Example: compute Brier score over the last 30 days, then move the window forward by one day and compute again.
Why rolling windows matter
Single period scores can be misleading because forecasting is noisy.
• One extreme miss can dominate a short period, especially under log loss.
• A short hot streak can look like skill when it is variance.
• Your process can change over time due to learning or drift.
Rolling windows turn performance into a time series so you can see stability, trends, and breaks.

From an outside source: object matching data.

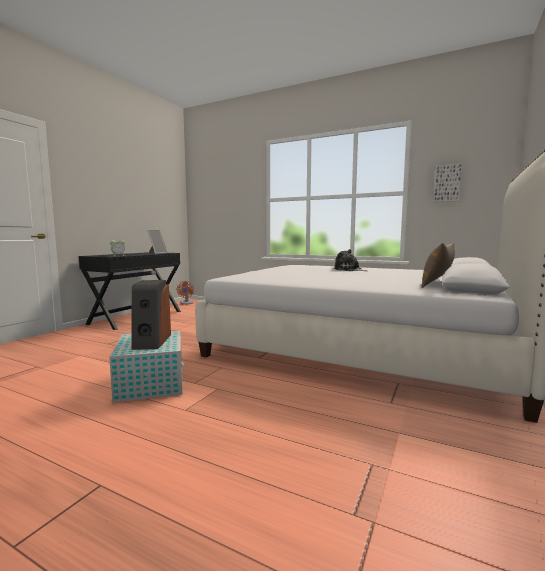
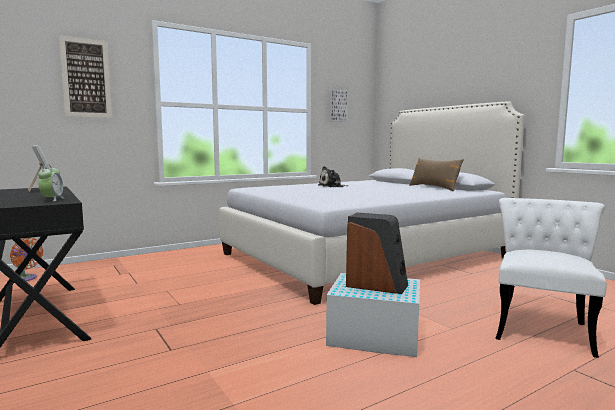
camera: 60 degrees left, 0 degrees up
none -> picture [59,35,112,118]
none -> white chair [495,198,607,358]

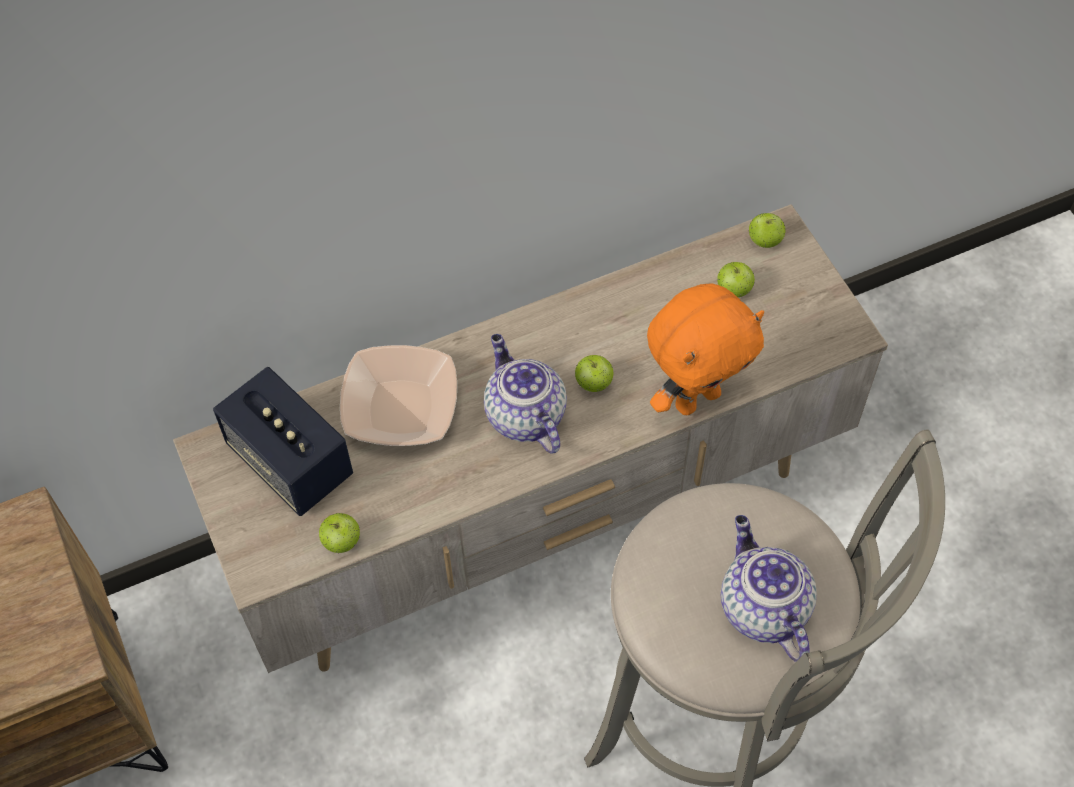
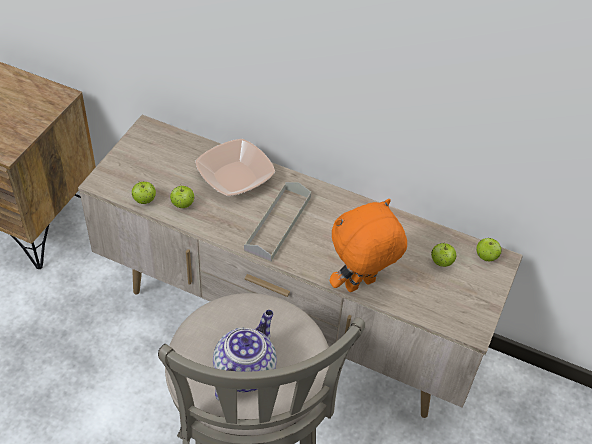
camera: 45 degrees right, 10 degrees down
speaker [213,367,353,516] -> none
teapot [484,334,567,454] -> grey tray [244,182,311,262]
apple [575,355,613,392] -> apple moved to [170,184,194,208]
orange plush toy [647,283,764,415] -> orange plush toy turned 135 degrees clockwise [330,199,407,292]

Two common rolling window styles
1) Time based window
You include all forecasts within a time range.
• last 14 days
• last 30 days
• last 90 days
This is good when forecast volume is fairly consistent.
2) Count based window
You include the last N forecasts.
• last 100 forecasts
• last 500 forecasts
This is good when activity is bursty, because each point uses a similar sample size.
Choosing a window size
Pick a window that balances sensitivity and stability:
• smaller windows react faster but are noisier
• larger windows are smoother but can hide recent changes
A practical default
If your volume is moderate, start with:
• 30 day window for headline trends
• 90 day window for stability checks
If your volume is low, use count based windows (for example last 200 forecasts) so you do not publish meaningless swings.

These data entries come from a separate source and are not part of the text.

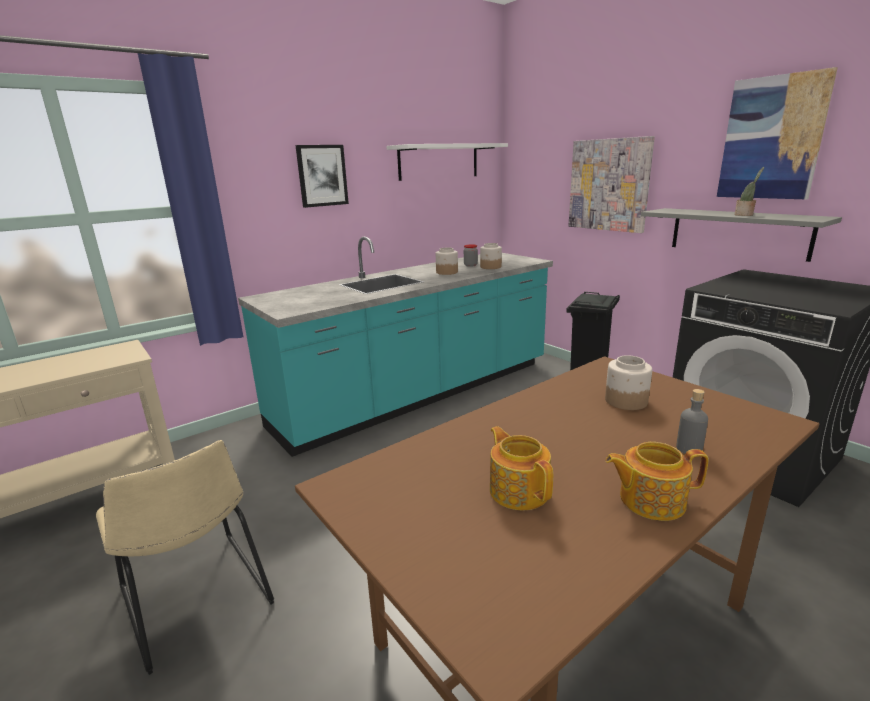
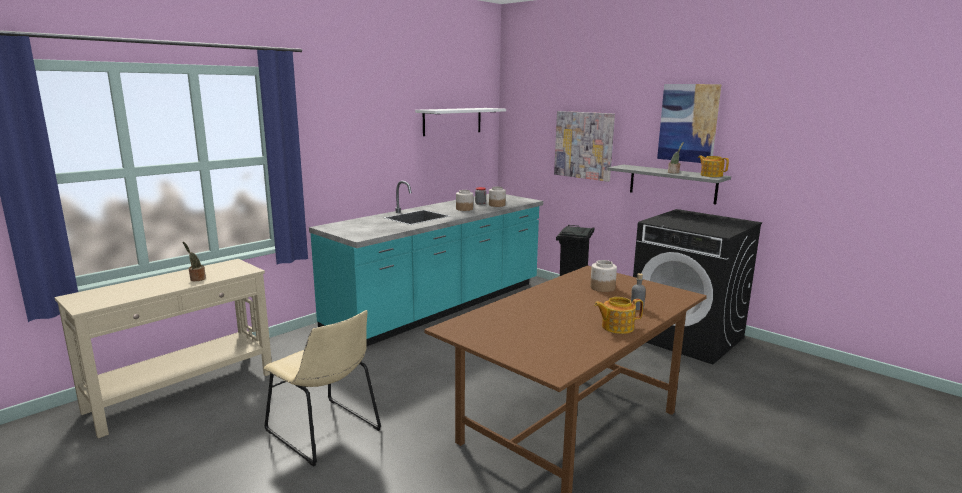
camera: 10 degrees left, 5 degrees down
picture [295,145,349,208] -> none
teapot [490,426,553,510] -> teapot moved to [698,156,729,177]
none -> potted plant [183,242,206,281]

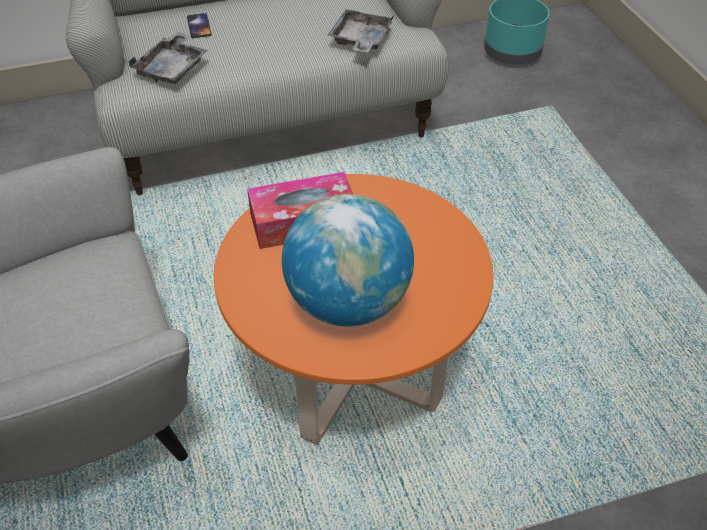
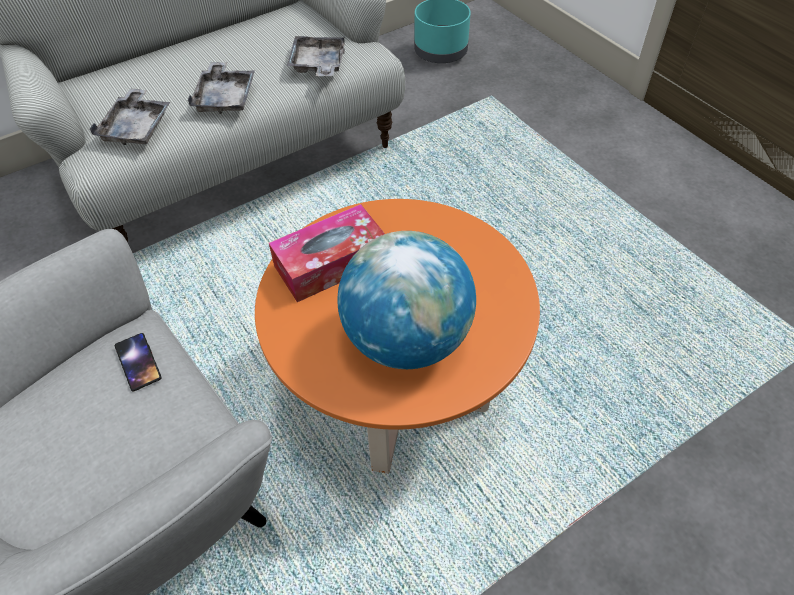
camera: 15 degrees left, 5 degrees up
phone [187,13,212,38] -> phone moved to [115,333,162,392]
none -> grey tray [187,62,255,114]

What to plot in a rolling scorecard
At minimum, plot:
• rolling Brier score
• rolling Brier skill score vs a stable benchmark
Then add diagnostics when possible:
• rolling calibration deviation (or bucket based calibration summary)
• rolling coverage and activity counts
How to interpret the trend
Trend up or down
For Brier score, lower is better, so a downward trend is improvement.

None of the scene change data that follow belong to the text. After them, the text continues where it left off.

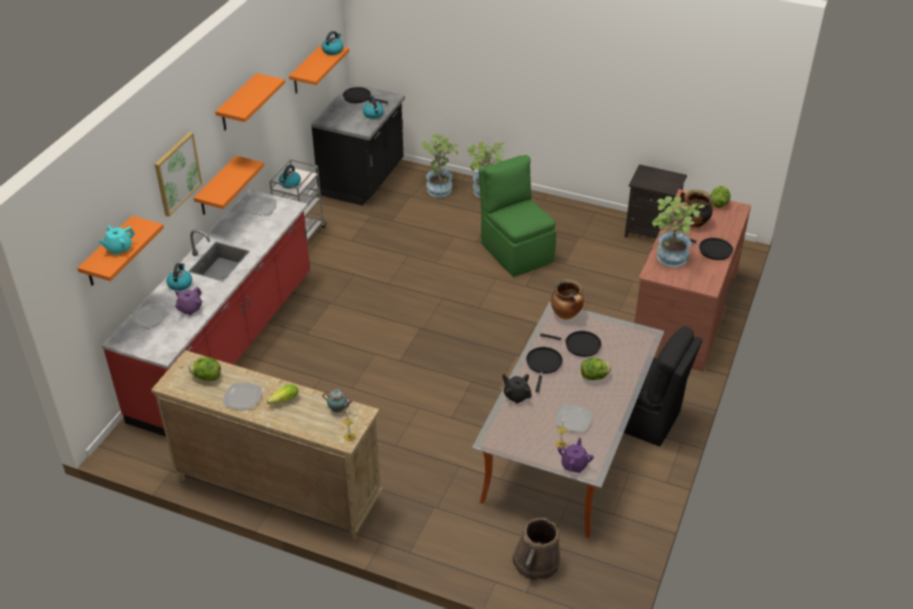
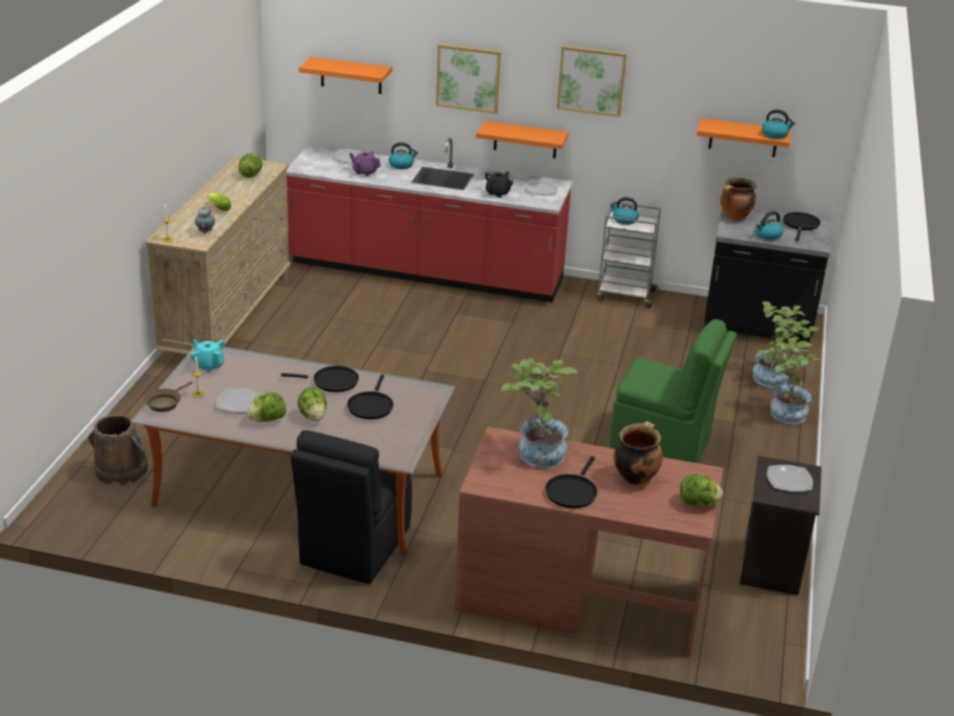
camera: 80 degrees right, 10 degrees down
turquoise teapot [98,226,135,255] -> turquoise teapot moved to [191,339,225,373]
orange shelf [215,73,285,130] -> picture [557,46,627,117]
plate [223,383,262,410] -> plate moved to [767,465,813,492]
green chair [479,155,556,277] -> green chair turned 60 degrees clockwise [610,319,737,463]
black teapot [502,374,532,404] -> black teapot moved to [485,171,513,198]
cooking pot [551,279,584,320] -> cooking pot moved to [720,178,756,220]
purple teapot [558,438,594,473] -> brown frying pan [144,381,193,412]
none -> lettuce [247,392,286,422]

For Brier skill score, higher is better, so an upward trend is improvement.
Step change
A sudden jump can signal a process change or a dataset change.
Common causes:
• you started forecasting a different category mix
• you changed your update behavior
• your benchmark definition changed (do not do this)
Wide swings
Wide swings usually mean window size is too small or volume is too low. Increase the window or use count based windows.
Detecting drift
Rolling windows are the easiest way to detect:
• forecast drift, where your probabilities shift over time
• calibration drift, where the same confidence levels stop matching reality
If your score is stable but calibration worsens, you likely need a mapping adjustment rather than new signal.
Fairness: keep methodology consistent
Rolling charts only mean something if your methodology is stable:
• same benchmark definition
• same evaluation checkpoint rule
• same bucket scheme for calibration
If any of those change, the time series breaks and comparisons become unreliable.
Takeaway
Rolling windows turn one score into a trend you can trust. Use them to separate real improvement from noise, detect drift early, and keep your scorecards honest. If the chart is too jumpy, the fix is usually a larger window, not a new story.